──────── Selection ────────

H and W: You were a conscientious objector?
H and W: Which was also suspect?
RR: That was on it too…
H and W: Pacifist terrorist!
RR: There is this state terrorism, they’ve been watching you all the time. A friend of mine came to me on two occasions, the first time to report – it was after my wife died – he had heard something that could only have been heard on a phone tap. A few days later he said “I’ve been offered $10,000 to say certain things about you. I said, well you silly cunt, why didn’t you take the money and we could have shared it [laughter]. Stalin, Hitler, established their state arts. The beautiful thing about Mussolini is, he couldn’t be bothered.
H and W: Is that more fatal to the arts – eventually – indifference?
RR: I have never believed that it is essential to the artist that he should suffer for his art, or starve in a garret – we often do, it’s a miserable bloody business – I don’t think it is essential that we should be shooting poets on the street corners, though there are circumstances in which I would go and be shot rather than be silenced. I would not die for Rushdie’s book, but I would stand in front of him if an assassin – you know. The right to expression, the right to blaspheme, the right to casue offence to anybody is the potent right of the artist. If we take that away we’re in that dreadful little cave looking out…
This is the battle, the disaster, the paradox of being an artist, that if you are successful you are recuperated…when you cease to starve – and I have known this in my life – people use you, and the statements you think you are making are misinterpreted and this is a way in which people malign you…I can sit here now because I’m still a poor, struggling, striving, artist, and have rows with people about their cunts, which is an area of serious artistic endeavour as far as I’m concerned; but supposing I suddenly became very successful, then people won’t dare argue with me the way they did last night, they’d all bow down, and I’d be staying in the Cumberland [hotel] or something and this is dreadful, a great danger. You make something you sell, once you’ve sold it it’s in the public domain, anyone can have it, to a certain extent anyone can do what they want with it. Artists have suffered this through the ages.
I wnet against the grain because I went to Paris instead of New York. I just knew that the right thing was over there, not in New York, I would maintain to this day. There was this post-surrealist school that occurred in New York, but in Paris, in Milan, there were people like Fontana, Manzoni, Yves Klein, Christo; set against the New York school and I do not think I made the wrong choice.
H and W: In the late sixties you stopped painting…
RR: What happened was rather complex. My wife committed suicide. The children were at school in Paris, I had an apartment in Venice. I was working there, I had a lot of commissions, I was supporting the whole family. Being married to Peggy Guggenheim’s daughter was no bowl of cherries – four children, she [my wife] did not have any money, she had $300 a month, it went nowhere near what we had to produce. Peggy had me expelled from Venice, she destroyed my career, my working practice. [this is just my side of the story, my understanding of it; Peggy isn’t here to give her side]. Pegeen was so shattered by this – and she had made various other attempts on her life – and she made a further attempt the night I got back to Paris. I can think of about fifteen occasions when I saved her life. She had been suicidal for thirteen years before I knew her. On this occasion I was so exhausted – I’d been in a Venice police station for two days – I did not spot the signs, I failed to take any action, I did nothing to stop it, I didn’t even notice it was going on. Peggy immediately started civil proceedings against me for murder. I was under a kind of house arrest in Paris – I was allowed to go in and out of the house and so on, I was followed everywhere, my phone was tapped, I wasn’t allowed to get in contact with any of my earning activities which were all in Italy, so I starved, more or less. I used to have to go and see friends and say look, I’ve got minor priorities, I need the Herald Tribune every day, I need two packets of cigarettes, as a luxury some wine, and possibly a sandwich. I subsisted for a year like that.

──────── Information shown ────────

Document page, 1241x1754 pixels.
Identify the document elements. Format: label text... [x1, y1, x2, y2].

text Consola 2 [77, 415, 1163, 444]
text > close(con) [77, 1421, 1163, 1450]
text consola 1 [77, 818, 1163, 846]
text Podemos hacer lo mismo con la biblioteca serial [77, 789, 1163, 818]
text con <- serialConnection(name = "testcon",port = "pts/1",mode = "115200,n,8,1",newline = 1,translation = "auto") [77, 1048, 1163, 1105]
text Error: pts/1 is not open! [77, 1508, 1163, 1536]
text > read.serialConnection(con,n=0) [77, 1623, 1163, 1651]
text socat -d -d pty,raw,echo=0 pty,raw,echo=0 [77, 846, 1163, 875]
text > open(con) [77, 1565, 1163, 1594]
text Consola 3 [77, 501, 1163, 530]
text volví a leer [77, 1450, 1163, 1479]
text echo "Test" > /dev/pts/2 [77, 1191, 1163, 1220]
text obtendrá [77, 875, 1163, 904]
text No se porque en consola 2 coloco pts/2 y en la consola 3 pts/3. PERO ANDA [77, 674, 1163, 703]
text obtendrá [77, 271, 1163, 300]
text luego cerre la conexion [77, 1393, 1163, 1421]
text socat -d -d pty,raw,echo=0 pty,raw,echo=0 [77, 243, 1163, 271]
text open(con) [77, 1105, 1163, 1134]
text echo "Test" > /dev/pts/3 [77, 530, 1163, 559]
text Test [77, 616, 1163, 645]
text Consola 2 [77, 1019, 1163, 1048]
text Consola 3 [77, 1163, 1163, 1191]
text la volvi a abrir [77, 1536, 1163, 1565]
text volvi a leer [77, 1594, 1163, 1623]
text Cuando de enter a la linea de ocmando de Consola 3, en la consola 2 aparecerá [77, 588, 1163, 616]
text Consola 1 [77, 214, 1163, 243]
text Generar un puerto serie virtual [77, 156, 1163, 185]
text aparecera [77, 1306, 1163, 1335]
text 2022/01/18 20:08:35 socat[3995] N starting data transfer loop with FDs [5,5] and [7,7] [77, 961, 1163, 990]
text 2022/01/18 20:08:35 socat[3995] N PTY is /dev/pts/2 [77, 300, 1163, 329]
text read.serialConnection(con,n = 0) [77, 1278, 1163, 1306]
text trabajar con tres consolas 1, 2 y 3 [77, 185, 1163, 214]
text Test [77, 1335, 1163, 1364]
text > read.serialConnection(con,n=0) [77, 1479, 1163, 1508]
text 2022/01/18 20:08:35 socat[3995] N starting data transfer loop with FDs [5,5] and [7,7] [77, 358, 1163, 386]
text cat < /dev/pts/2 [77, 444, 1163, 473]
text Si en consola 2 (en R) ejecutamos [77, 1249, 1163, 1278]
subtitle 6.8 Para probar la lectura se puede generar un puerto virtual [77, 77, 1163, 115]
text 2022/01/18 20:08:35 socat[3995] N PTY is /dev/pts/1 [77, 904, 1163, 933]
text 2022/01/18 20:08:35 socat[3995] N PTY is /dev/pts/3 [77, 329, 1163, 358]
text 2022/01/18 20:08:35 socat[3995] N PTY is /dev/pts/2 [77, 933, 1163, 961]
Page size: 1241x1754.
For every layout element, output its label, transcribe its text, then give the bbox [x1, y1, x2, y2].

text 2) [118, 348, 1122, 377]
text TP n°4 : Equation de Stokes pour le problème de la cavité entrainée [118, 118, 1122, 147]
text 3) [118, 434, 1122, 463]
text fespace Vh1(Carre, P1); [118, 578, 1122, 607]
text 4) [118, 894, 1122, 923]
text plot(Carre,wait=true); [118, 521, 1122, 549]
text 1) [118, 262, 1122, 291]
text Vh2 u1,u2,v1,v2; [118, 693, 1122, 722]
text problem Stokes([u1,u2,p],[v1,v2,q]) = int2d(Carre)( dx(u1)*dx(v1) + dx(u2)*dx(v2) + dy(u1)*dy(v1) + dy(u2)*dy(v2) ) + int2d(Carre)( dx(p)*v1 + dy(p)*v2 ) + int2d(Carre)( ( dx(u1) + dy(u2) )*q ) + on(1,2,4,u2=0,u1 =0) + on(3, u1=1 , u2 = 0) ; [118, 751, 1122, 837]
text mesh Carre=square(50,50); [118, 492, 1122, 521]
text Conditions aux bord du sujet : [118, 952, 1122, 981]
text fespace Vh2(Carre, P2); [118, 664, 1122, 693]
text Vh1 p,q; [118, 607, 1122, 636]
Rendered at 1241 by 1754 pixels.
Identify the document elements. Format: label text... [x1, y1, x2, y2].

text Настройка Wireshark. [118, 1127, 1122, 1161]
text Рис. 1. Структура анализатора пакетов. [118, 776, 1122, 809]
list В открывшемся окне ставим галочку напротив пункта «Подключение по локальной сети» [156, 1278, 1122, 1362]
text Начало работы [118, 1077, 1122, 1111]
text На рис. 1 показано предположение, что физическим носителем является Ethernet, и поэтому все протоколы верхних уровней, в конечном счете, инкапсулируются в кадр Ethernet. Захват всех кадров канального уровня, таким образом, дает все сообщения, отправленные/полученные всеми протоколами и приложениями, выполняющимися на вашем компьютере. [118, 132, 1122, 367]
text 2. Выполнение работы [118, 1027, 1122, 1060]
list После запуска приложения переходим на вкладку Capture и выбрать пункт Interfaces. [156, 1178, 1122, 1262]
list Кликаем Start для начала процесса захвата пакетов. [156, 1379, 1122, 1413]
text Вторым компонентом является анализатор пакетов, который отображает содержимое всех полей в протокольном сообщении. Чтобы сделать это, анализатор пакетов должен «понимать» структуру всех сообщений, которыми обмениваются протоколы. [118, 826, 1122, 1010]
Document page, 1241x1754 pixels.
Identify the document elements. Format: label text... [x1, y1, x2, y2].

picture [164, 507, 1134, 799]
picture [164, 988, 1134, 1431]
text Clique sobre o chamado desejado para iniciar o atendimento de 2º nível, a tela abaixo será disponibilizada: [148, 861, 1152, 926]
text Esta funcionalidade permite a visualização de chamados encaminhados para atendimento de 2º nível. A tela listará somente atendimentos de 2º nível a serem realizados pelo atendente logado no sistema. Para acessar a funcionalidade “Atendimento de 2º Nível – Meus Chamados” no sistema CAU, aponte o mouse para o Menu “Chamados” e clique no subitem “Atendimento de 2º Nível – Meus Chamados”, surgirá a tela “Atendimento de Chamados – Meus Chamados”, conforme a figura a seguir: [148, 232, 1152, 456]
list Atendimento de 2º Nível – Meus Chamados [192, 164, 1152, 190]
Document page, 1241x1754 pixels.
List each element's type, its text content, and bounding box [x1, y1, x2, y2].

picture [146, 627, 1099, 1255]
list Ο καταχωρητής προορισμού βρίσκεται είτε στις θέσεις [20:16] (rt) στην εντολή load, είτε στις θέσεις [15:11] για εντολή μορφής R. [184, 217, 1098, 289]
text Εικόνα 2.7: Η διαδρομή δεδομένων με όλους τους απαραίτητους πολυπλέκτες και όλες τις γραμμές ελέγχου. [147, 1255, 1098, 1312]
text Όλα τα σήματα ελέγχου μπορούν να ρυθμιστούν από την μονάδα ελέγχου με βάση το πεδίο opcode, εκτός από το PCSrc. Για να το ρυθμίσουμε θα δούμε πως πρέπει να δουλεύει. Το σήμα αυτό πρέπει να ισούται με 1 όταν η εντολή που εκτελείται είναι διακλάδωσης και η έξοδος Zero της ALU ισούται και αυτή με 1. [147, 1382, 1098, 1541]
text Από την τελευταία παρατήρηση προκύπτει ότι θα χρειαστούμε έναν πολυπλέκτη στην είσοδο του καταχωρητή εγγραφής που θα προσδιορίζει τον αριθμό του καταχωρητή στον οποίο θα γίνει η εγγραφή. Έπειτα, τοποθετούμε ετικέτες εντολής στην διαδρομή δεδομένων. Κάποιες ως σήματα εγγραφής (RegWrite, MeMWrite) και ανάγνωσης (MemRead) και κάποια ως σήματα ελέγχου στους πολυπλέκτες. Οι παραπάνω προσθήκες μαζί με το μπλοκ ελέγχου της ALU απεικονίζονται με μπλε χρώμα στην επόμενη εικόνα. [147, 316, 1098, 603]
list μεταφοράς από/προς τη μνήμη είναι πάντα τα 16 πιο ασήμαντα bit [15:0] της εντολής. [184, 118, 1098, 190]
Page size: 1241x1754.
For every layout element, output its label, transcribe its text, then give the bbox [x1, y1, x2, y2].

────────

**Work to complete:**
a) Extract the part of the interview between "H and W: Which" and "couldn’t be bothered.", inclusive.
b) Which people does the interview name as being in Paris and Milan, set against the New York school?
c) According to the interview, how much money did RR's wife have each month?
These lines have no connection to the interview.

**Results of the tasks:**
a)
H and W: Which was also suspect?
RR: That was on it too…
H and W: Pacifist terrorist!
RR: There is this state terrorism, they’ve been watching you all the time. A friend of mine came to me on two occasions, the first time to report – it was after my wife died – he had heard something that could only have been heard on a phone tap. A few days later he said “I’ve been offered $10,000 to say certain things about you. I said, well you silly cunt, why didn’t you take the money and we could have shared it [laughter]. Stalin, Hitler, established their state arts. The beautiful thing about Mussolini is, he couldn’t be bothered.

b) Fontana, Manzoni, Yves Klein, Christo

c) $300 a month